__Input records__:
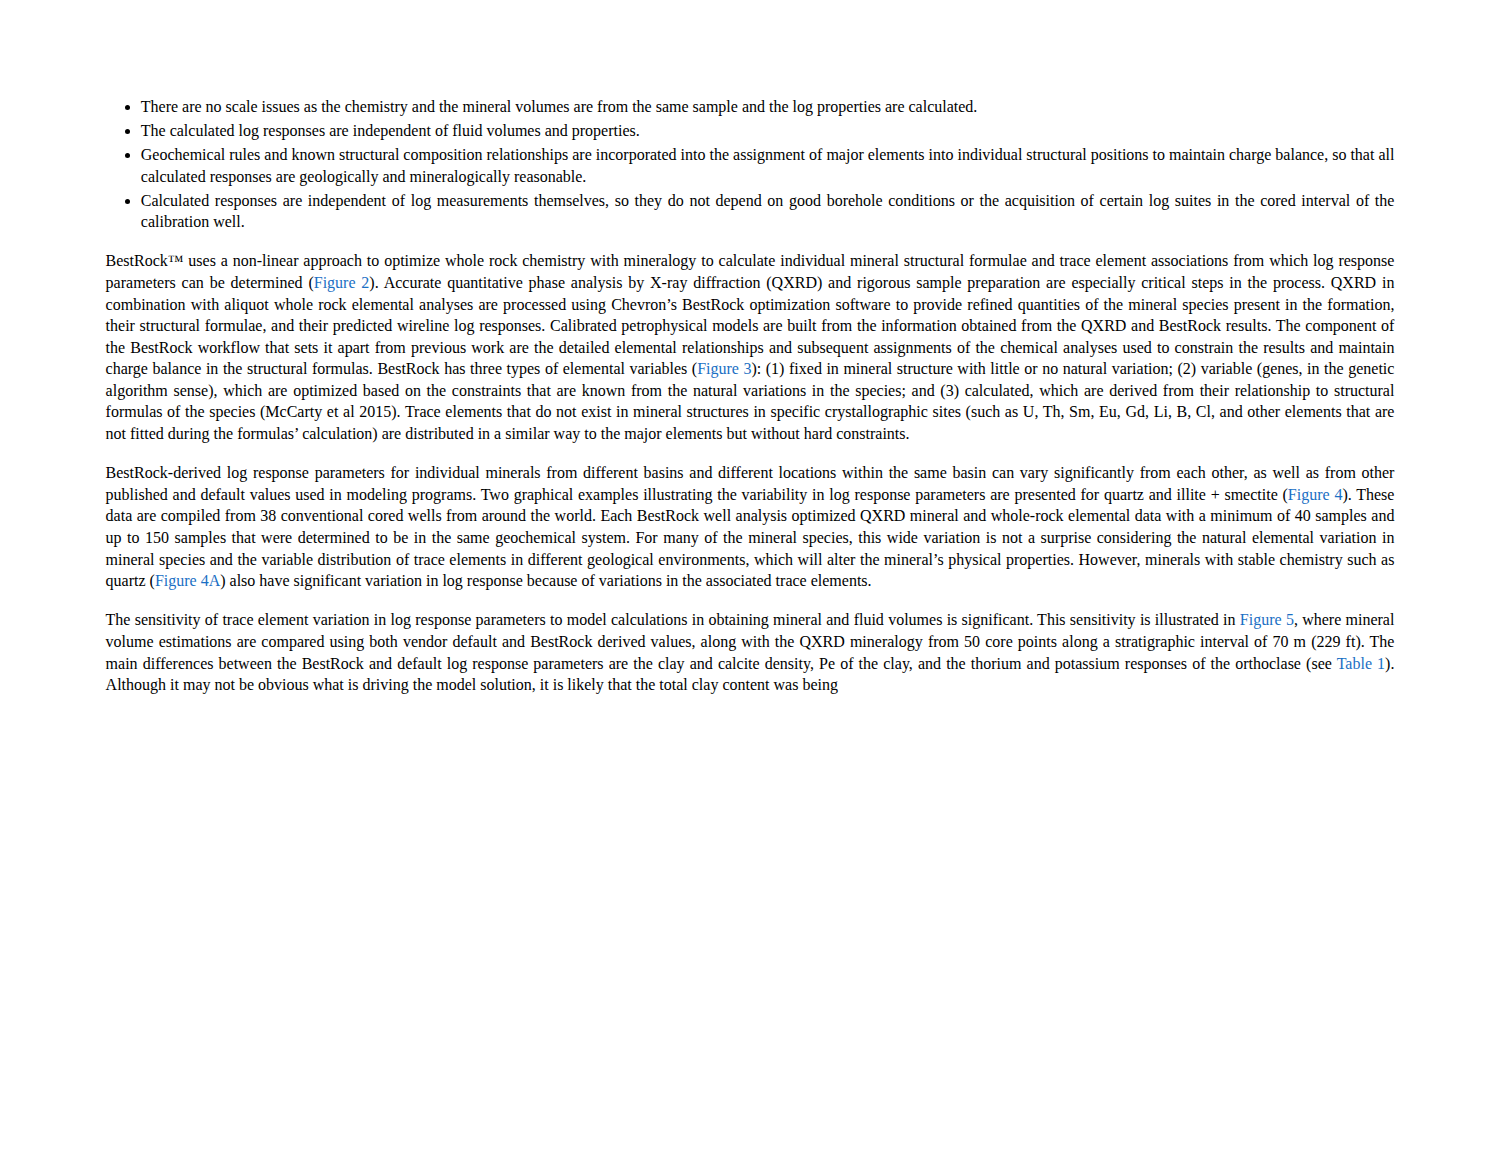There are no scale issues as the chemistry and the mineral volumes are from the same sample and the log properties are calculated.
The calculated log responses are independent of fluid volumes and properties.
Geochemical rules and known structural composition relationships are incorporated into the assignment of major elements into individual structural positions to maintain charge balance, so that all calculated responses are geologically and mineralogically reasonable.
Calculated responses are independent of log measurements themselves, so they do not depend on good borehole conditions or the acquisition of certain log suites in the cored interval of the calibration well.
BestRock™ uses a non-linear approach to optimize whole rock chemistry with mineralogy to calculate individual mineral structural formulae and trace element associations from which log response parameters can be determined (Figure 2). Accurate quantitative phase analysis by X-ray diffraction (QXRD) and rigorous sample preparation are especially critical steps in the process. QXRD in combination with aliquot whole rock elemental analyses are processed using Chevron’s BestRock optimization software to provide refined quantities of the mineral species present in the formation, their structural formulae, and their predicted wireline log responses. Calibrated petrophysical models are built from the information obtained from the QXRD and BestRock results. The component of the BestRock workflow that sets it apart from previous work are the detailed elemental relationships and subsequent assignments of the chemical analyses used to constrain the results and maintain charge balance in the structural formulas. BestRock has three types of elemental variables (Figure 3): (1) fixed in mineral structure with little or no natural variation; (2) variable (genes, in the genetic algorithm sense), which are optimized based on the constraints that are known from the natural variations in the species; and (3) calculated, which are derived from their relationship to structural formulas of the species (McCarty et al 2015). Trace elements that do not exist in mineral structures in specific crystallographic sites (such as U, Th, Sm, Eu, Gd, Li, B, Cl, and other elements that are not fitted during the formulas’ calculation) are distributed in a similar way to the major elements but without hard constraints.
BestRock-derived log response parameters for individual minerals from different basins and different locations within the same basin can vary significantly from each other, as well as from other published and default values used in modeling programs. Two graphical examples illustrating the variability in log response parameters are presented for quartz and illite + smectite (Figure 4). These data are compiled from 38 conventional cored wells from around the world. Each BestRock well analysis optimized QXRD mineral and whole-rock elemental data with a minimum of 40 samples and up to 150 samples that were determined to be in the same geochemical system. For many of the mineral species, this wide variation is not a surprise considering the natural elemental variation in mineral species and the variable distribution of trace elements in different geological environments, which will alter the mineral’s physical properties. However, minerals with stable chemistry such as quartz (Figure 4A) also have significant variation in log response because of variations in the associated trace elements.
The sensitivity of trace element variation in log response parameters to model calculations in obtaining mineral and fluid volumes is significant. This sensitivity is illustrated in Figure 5, where mineral volume estimations are compared using both vendor default and BestRock derived values, along with the QXRD mineralogy from 50 core points along a stratigraphic interval of 70 m (229 ft). The main differences between the BestRock and default log response parameters are the clay and calcite density, Pe of the clay, and the thorium and potassium responses of the orthoclase (see Table 1). Although it may not be obvious what is driving the model solution, it is likely that the total clay content was being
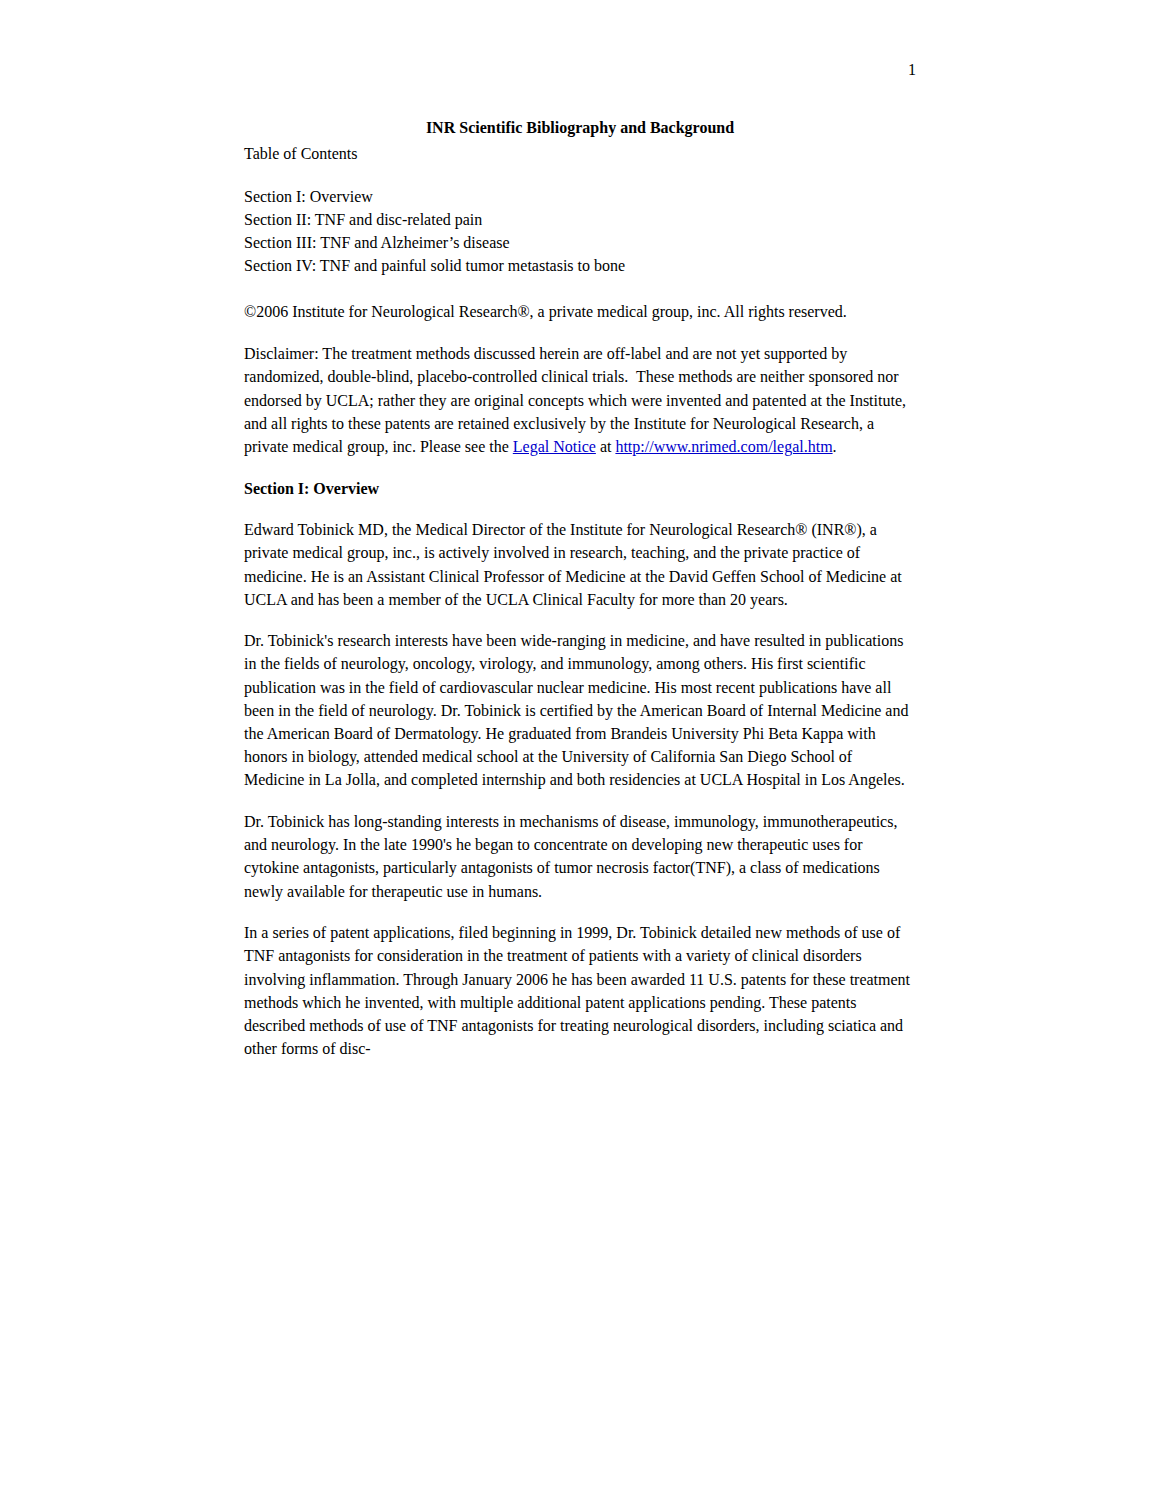1
INR Scientific Bibliography and Background
Table of Contents
Section I: Overview
Section II: TNF and disc-related pain
Section III: TNF and Alzheimer’s disease
Section IV: TNF and painful solid tumor metastasis to bone
©2006 Institute for Neurological Research®, a private medical group, inc. All rights reserved.
Disclaimer: The treatment methods discussed herein are off-label and are not yet supported by randomized, double-blind, placebo-controlled clinical trials. These methods are neither sponsored nor endorsed by UCLA; rather they are original concepts which were invented and patented at the Institute, and all rights to these patents are retained exclusively by the Institute for Neurological Research, a private medical group, inc. Please see the Legal Notice at http://www.nrimed.com/legal.htm.
Section I: Overview
Edward Tobinick MD, the Medical Director of the Institute for Neurological Research® (INR®), a private medical group, inc., is actively involved in research, teaching, and the private practice of medicine. He is an Assistant Clinical Professor of Medicine at the David Geffen School of Medicine at UCLA and has been a member of the UCLA Clinical Faculty for more than 20 years.
Dr. Tobinick's research interests have been wide-ranging in medicine, and have resulted in publications in the fields of neurology, oncology, virology, and immunology, among others. His first scientific publication was in the field of cardiovascular nuclear medicine. His most recent publications have all been in the field of neurology. Dr. Tobinick is certified by the American Board of Internal Medicine and the American Board of Dermatology. He graduated from Brandeis University Phi Beta Kappa with honors in biology, attended medical school at the University of California San Diego School of Medicine in La Jolla, and completed internship and both residencies at UCLA Hospital in Los Angeles.
Dr. Tobinick has long-standing interests in mechanisms of disease, immunology, immunotherapeutics, and neurology. In the late 1990's he began to concentrate on developing new therapeutic uses for cytokine antagonists, particularly antagonists of tumor necrosis factor(TNF), a class of medications newly available for therapeutic use in humans.
In a series of patent applications, filed beginning in 1999, Dr. Tobinick detailed new methods of use of TNF antagonists for consideration in the treatment of patients with a variety of clinical disorders involving inflammation. Through January 2006 he has been awarded 11 U.S. patents for these treatment methods which he invented, with multiple additional patent applications pending. These patents described methods of use of TNF antagonists for treating neurological disorders, including sciatica and other forms of disc-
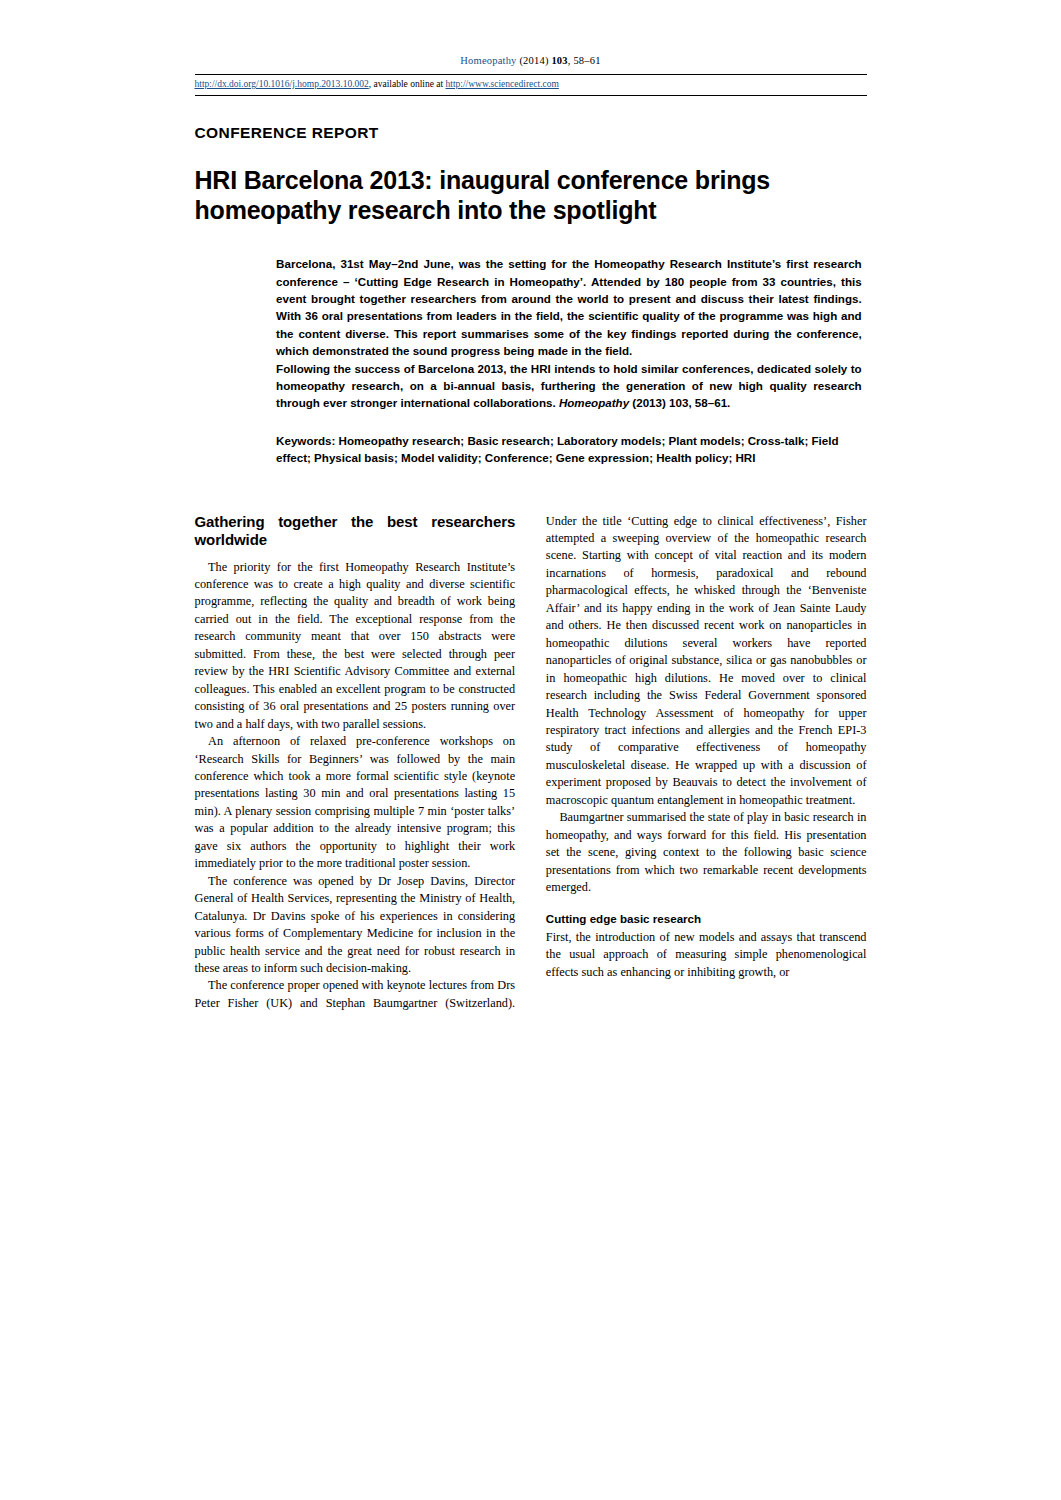Homeopathy (2014) 103, 58–61
http://dx.doi.org/10.1016/j.homp.2013.10.002, available online at http://www.sciencedirect.com
CONFERENCE REPORT
HRI Barcelona 2013: inaugural conference brings homeopathy research into the spotlight
Barcelona, 31st May–2nd June, was the setting for the Homeopathy Research Institute’s first research conference – ‘Cutting Edge Research in Homeopathy’. Attended by 180 people from 33 countries, this event brought together researchers from around the world to present and discuss their latest findings. With 36 oral presentations from leaders in the field, the scientific quality of the programme was high and the content diverse. This report summarises some of the key findings reported during the conference, which demonstrated the sound progress being made in the field.
Following the success of Barcelona 2013, the HRI intends to hold similar conferences, dedicated solely to homeopathy research, on a bi-annual basis, furthering the generation of new high quality research through ever stronger international collaborations. Homeopathy (2013) 103, 58–61.
Keywords: Homeopathy research; Basic research; Laboratory models; Plant models; Cross-talk; Field effect; Physical basis; Model validity; Conference; Gene expression; Health policy; HRI
Gathering together the best researchers worldwide
The priority for the first Homeopathy Research Institute’s conference was to create a high quality and diverse scientific programme, reflecting the quality and breadth of work being carried out in the field. The exceptional response from the research community meant that over 150 abstracts were submitted. From these, the best were selected through peer review by the HRI Scientific Advisory Committee and external colleagues. This enabled an excellent program to be constructed consisting of 36 oral presentations and 25 posters running over two and a half days, with two parallel sessions.
An afternoon of relaxed pre-conference workshops on ‘Research Skills for Beginners’ was followed by the main conference which took a more formal scientific style (keynote presentations lasting 30 min and oral presentations lasting 15 min). A plenary session comprising multiple 7 min ‘poster talks’ was a popular addition to the already intensive program; this gave six authors the opportunity to highlight their work immediately prior to the more traditional poster session.
The conference was opened by Dr Josep Davins, Director General of Health Services, representing the Ministry of Health, Catalunya. Dr Davins spoke of his experiences in considering various forms of Complementary Medicine for inclusion in the public health service and the great need for robust research in these areas to inform such decision-making.
The conference proper opened with keynote lectures from Drs Peter Fisher (UK) and Stephan Baumgartner (Switzerland). Under the title ‘Cutting edge to clinical effectiveness’, Fisher attempted a sweeping overview of the homeopathic research scene. Starting with concept of vital reaction and its modern incarnations of hormesis, paradoxical and rebound pharmacological effects, he whisked through the ‘Benveniste Affair’ and its happy ending in the work of Jean Sainte Laudy and others. He then discussed recent work on nanoparticles in homeopathic dilutions several workers have reported nanoparticles of original substance, silica or gas nanobubbles or in homeopathic high dilutions. He moved over to clinical research including the Swiss Federal Government sponsored Health Technology Assessment of homeopathy for upper respiratory tract infections and allergies and the French EPI-3 study of comparative effectiveness of homeopathy musculoskeletal disease. He wrapped up with a discussion of experiment proposed by Beauvais to detect the involvement of macroscopic quantum entanglement in homeopathic treatment.
Baumgartner summarised the state of play in basic research in homeopathy, and ways forward for this field. His presentation set the scene, giving context to the following basic science presentations from which two remarkable recent developments emerged.
Cutting edge basic research
First, the introduction of new models and assays that transcend the usual approach of measuring simple phenomenological effects such as enhancing or inhibiting growth, or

__Exercise details__:
Please show, exactly as written, every line above that contains the word "group".

__Solution__:
©2006 Institute for Neurological Research®, a private medical group, inc. All rights reserved.
Disclaimer: The treatment methods discussed herein are off-label and are not yet supported by randomized, double-blind, placebo-controlled clinical trials. These methods are neither sponsored nor endorsed by UCLA; rather they are original concepts which were invented and patented at the Institute, and all rights to these patents are retained exclusively by the Institute for Neurological Research, a private medical group, inc. Please see the Legal Notice at http://www.nrimed.com/legal.htm.
Edward Tobinick MD, the Medical Director of the Institute for Neurological Research® (INR®), a private medical group, inc., is actively involved in research, teaching, and the private practice of medicine. He is an Assistant Clinical Professor of Medicine at the David Geffen School of Medicine at UCLA and has been a member of the UCLA Clinical Faculty for more than 20 years.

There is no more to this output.